*GOAL OF THE EXERCISE*
Collect each line of the listing below that contains the string "rapport". Matching is case-sensitive.

*DATA FOR THIS TASK*
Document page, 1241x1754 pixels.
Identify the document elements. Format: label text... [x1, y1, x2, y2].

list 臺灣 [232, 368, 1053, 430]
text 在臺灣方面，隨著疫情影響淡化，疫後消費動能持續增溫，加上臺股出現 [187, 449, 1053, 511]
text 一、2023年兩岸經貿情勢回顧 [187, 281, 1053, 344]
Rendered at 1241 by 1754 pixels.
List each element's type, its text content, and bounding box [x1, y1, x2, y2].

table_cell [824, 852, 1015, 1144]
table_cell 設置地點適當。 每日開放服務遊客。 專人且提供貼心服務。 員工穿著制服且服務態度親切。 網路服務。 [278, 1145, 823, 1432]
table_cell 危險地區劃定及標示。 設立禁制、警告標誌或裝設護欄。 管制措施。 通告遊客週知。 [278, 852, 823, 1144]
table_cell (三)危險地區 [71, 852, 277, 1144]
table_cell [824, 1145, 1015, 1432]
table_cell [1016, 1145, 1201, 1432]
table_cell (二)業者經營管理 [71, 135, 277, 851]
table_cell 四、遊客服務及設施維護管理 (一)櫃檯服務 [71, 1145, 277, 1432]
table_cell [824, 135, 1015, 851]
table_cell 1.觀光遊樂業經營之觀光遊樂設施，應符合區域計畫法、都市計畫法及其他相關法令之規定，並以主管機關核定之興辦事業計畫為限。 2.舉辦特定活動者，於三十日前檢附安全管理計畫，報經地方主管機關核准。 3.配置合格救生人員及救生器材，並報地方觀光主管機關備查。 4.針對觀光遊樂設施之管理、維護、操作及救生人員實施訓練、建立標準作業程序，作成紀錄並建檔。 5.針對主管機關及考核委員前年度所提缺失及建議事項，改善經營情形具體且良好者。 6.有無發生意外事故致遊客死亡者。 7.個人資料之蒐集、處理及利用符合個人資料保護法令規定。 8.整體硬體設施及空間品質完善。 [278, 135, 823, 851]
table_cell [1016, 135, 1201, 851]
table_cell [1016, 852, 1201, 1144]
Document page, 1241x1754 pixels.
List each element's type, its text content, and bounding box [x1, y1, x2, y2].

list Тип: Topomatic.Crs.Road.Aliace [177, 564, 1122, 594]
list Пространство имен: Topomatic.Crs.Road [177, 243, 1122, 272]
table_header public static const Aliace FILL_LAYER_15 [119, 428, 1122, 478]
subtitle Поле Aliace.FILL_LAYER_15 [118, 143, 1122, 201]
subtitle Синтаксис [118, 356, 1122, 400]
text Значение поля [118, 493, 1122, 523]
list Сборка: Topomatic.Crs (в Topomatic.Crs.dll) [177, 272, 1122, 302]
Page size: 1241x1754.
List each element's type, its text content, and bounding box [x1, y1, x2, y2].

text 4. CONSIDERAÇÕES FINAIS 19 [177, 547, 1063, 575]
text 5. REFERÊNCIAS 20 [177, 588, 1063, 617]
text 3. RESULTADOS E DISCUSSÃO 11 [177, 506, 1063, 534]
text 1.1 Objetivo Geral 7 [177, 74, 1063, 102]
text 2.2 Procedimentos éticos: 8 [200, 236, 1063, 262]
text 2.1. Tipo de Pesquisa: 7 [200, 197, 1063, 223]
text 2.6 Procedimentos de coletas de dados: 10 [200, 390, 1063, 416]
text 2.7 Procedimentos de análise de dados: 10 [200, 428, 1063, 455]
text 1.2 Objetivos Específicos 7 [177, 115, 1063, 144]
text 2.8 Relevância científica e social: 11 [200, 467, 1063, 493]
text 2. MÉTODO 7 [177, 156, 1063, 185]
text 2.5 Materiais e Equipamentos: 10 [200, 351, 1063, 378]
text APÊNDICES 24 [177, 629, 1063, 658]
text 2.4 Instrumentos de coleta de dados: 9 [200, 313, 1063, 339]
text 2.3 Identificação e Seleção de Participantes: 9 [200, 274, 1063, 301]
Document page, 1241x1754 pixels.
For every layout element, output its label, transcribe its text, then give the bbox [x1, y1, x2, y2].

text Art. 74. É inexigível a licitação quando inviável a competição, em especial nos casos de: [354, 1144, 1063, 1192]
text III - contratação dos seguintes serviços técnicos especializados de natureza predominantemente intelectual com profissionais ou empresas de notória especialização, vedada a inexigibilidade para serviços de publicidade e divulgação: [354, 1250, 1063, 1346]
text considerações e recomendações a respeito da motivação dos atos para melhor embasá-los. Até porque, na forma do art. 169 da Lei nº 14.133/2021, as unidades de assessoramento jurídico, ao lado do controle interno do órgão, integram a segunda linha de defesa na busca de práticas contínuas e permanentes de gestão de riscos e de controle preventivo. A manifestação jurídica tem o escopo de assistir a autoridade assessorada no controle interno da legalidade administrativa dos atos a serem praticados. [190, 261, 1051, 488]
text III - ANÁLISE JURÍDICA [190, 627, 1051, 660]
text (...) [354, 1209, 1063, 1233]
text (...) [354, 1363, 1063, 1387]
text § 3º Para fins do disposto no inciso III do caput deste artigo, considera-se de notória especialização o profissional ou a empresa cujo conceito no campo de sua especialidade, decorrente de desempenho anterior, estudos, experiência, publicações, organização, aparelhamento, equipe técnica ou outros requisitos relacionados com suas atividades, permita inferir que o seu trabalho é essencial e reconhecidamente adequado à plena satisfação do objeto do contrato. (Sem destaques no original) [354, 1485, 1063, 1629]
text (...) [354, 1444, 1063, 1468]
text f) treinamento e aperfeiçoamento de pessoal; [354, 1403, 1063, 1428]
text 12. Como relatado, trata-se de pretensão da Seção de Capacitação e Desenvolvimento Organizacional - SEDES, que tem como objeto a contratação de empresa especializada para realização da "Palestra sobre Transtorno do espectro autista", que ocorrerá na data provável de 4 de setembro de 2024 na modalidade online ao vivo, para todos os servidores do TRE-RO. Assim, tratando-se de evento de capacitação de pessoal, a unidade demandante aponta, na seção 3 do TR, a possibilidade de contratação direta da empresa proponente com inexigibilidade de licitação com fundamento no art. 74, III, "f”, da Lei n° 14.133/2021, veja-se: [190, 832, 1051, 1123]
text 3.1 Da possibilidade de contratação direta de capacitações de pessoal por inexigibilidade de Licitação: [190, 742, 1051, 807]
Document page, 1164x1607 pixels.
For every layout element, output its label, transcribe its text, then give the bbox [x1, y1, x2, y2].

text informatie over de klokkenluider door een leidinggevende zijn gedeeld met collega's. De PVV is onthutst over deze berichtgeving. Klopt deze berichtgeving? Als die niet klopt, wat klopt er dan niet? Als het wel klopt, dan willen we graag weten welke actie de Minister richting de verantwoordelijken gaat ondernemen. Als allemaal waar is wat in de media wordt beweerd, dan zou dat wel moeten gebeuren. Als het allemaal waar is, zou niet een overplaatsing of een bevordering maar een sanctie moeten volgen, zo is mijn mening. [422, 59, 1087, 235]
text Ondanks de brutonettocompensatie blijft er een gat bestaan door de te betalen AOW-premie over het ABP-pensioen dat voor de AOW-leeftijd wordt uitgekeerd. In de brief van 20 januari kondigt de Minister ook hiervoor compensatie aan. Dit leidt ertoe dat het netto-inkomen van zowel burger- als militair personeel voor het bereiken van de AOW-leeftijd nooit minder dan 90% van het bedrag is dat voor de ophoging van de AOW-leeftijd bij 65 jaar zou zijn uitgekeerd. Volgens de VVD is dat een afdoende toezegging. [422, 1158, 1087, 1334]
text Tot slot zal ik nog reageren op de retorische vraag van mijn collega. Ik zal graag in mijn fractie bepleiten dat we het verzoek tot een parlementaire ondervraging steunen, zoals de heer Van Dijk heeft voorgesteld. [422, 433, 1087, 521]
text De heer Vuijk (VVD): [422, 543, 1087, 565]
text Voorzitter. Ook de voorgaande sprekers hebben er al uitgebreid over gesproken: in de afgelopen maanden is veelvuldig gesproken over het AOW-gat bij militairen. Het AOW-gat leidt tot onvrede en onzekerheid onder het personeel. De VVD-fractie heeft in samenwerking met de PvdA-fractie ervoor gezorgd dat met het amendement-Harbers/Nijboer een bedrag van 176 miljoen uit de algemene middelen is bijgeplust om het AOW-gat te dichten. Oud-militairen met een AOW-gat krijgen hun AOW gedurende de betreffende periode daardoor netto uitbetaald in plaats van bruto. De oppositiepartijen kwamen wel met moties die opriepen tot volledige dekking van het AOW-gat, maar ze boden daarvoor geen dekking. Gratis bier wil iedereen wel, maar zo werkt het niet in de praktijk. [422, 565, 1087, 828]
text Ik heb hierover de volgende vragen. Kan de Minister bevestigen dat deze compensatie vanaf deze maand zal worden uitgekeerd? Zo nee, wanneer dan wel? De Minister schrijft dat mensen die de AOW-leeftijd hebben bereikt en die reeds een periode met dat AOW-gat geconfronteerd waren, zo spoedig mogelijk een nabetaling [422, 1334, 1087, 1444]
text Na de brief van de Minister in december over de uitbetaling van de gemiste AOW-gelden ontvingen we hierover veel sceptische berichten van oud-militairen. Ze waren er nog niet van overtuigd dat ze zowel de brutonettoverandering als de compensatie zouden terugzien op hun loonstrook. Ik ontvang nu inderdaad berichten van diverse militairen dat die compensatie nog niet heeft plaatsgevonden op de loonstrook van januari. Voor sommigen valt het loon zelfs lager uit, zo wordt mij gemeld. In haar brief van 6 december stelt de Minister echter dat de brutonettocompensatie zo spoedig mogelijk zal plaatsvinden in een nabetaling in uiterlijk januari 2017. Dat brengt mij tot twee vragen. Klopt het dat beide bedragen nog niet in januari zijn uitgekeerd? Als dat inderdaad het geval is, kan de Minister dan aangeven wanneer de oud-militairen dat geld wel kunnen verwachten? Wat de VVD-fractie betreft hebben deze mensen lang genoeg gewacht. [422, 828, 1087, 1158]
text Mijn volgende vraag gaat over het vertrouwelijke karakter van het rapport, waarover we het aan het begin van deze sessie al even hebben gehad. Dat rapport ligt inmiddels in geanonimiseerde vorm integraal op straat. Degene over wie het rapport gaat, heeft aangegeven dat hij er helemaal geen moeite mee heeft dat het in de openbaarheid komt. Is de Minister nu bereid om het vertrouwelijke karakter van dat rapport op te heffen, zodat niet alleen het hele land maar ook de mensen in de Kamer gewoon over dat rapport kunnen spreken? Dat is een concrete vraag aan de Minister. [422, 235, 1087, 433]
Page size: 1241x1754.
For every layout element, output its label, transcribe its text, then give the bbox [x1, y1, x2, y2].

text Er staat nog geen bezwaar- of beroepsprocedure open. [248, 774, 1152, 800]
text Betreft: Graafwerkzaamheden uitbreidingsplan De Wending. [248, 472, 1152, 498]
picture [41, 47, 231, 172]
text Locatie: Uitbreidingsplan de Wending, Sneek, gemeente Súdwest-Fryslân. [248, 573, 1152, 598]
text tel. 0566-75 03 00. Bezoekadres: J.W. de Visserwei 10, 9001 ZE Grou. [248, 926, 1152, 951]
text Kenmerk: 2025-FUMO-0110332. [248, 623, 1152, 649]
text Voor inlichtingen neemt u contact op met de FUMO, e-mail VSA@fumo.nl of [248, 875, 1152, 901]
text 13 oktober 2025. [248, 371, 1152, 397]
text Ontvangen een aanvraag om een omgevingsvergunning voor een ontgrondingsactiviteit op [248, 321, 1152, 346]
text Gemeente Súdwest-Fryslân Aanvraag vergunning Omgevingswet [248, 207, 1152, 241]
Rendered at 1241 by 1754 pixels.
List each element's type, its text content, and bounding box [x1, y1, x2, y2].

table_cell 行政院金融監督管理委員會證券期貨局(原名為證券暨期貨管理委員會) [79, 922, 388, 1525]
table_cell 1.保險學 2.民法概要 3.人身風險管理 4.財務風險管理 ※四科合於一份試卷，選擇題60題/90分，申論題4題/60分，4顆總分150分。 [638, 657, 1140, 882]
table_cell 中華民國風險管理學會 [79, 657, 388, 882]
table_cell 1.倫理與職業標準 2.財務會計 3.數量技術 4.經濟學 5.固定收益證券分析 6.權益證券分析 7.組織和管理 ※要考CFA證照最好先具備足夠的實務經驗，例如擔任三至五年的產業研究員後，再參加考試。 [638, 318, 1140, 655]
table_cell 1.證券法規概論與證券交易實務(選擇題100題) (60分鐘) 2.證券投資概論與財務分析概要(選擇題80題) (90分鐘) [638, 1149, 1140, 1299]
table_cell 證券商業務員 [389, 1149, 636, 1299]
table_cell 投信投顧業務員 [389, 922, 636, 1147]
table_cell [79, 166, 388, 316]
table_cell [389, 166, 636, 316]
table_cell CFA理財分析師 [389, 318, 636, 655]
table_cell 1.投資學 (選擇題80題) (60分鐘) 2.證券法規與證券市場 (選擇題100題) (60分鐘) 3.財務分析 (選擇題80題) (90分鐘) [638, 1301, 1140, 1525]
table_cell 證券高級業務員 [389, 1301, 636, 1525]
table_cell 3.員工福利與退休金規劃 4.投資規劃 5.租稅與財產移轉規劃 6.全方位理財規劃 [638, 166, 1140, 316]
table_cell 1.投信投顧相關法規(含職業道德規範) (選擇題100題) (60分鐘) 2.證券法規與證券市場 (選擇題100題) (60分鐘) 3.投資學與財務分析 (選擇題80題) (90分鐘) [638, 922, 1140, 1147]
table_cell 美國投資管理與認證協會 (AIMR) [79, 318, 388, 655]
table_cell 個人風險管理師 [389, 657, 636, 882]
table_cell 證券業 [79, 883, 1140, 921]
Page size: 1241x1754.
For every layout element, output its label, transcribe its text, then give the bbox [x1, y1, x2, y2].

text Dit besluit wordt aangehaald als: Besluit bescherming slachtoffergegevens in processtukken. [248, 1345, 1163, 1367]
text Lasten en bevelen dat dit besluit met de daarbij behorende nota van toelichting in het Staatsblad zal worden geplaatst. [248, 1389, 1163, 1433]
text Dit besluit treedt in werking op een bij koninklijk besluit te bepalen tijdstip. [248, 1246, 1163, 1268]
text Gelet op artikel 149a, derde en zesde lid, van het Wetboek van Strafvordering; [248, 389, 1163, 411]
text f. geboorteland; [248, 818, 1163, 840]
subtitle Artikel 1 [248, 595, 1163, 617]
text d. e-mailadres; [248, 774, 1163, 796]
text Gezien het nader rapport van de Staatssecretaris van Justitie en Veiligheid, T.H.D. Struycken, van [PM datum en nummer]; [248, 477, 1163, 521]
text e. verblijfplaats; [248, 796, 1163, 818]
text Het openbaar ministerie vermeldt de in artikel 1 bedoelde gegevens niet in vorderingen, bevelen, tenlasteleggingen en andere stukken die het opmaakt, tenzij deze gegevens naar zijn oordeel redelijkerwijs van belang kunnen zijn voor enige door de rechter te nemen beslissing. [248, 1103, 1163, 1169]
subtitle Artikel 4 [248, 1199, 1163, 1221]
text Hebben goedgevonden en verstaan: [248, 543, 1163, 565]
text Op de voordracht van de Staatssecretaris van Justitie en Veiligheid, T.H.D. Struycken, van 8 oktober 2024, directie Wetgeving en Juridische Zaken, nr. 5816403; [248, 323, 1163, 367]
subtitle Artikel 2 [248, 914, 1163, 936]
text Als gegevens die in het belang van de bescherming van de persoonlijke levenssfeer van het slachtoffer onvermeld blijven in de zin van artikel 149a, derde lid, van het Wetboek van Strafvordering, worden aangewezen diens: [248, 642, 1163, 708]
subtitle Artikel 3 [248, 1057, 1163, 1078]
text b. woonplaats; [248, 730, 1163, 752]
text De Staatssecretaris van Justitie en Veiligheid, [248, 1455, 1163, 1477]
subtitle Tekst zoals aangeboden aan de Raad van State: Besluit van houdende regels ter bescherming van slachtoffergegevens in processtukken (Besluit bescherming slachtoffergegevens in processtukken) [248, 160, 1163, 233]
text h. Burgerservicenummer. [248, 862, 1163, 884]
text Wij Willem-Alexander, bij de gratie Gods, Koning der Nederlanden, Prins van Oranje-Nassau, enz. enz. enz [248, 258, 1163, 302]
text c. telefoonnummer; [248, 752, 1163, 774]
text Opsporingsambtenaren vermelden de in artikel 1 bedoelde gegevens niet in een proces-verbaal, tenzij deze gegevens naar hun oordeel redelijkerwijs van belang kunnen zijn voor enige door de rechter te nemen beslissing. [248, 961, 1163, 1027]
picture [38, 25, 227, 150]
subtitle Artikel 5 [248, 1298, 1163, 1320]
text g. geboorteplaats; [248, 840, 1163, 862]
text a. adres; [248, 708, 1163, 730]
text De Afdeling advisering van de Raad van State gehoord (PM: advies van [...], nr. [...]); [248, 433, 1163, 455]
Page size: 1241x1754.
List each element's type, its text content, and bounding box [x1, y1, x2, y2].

*COMPLETED EXERCISE*
text Mijn volgende vraag gaat over het vertrouwelijke karakter van het rapport, waarover we het aan het begin van deze sessie al even hebben gehad. Dat rapport ligt inmiddels in geanonimiseerde vorm integraal op straat. Degene over wie het rapport gaat, heeft aangegeven dat hij er helemaal geen moeite mee heeft dat het in de openbaarheid komt. Is de Minister nu bereid om het vertrouwelijke karakter van dat rapport op te heffen, zodat niet alleen het hele land maar ook de mensen in de Kamer gewoon over dat rapport kunnen spreken? Dat is een concrete vraag aan de Minister. [422, 235, 1087, 433]
text Gezien het nader rapport van de Staatssecretaris van Justitie en Veiligheid, T.H.D. Struycken, van [PM datum en nummer]; [248, 477, 1163, 521]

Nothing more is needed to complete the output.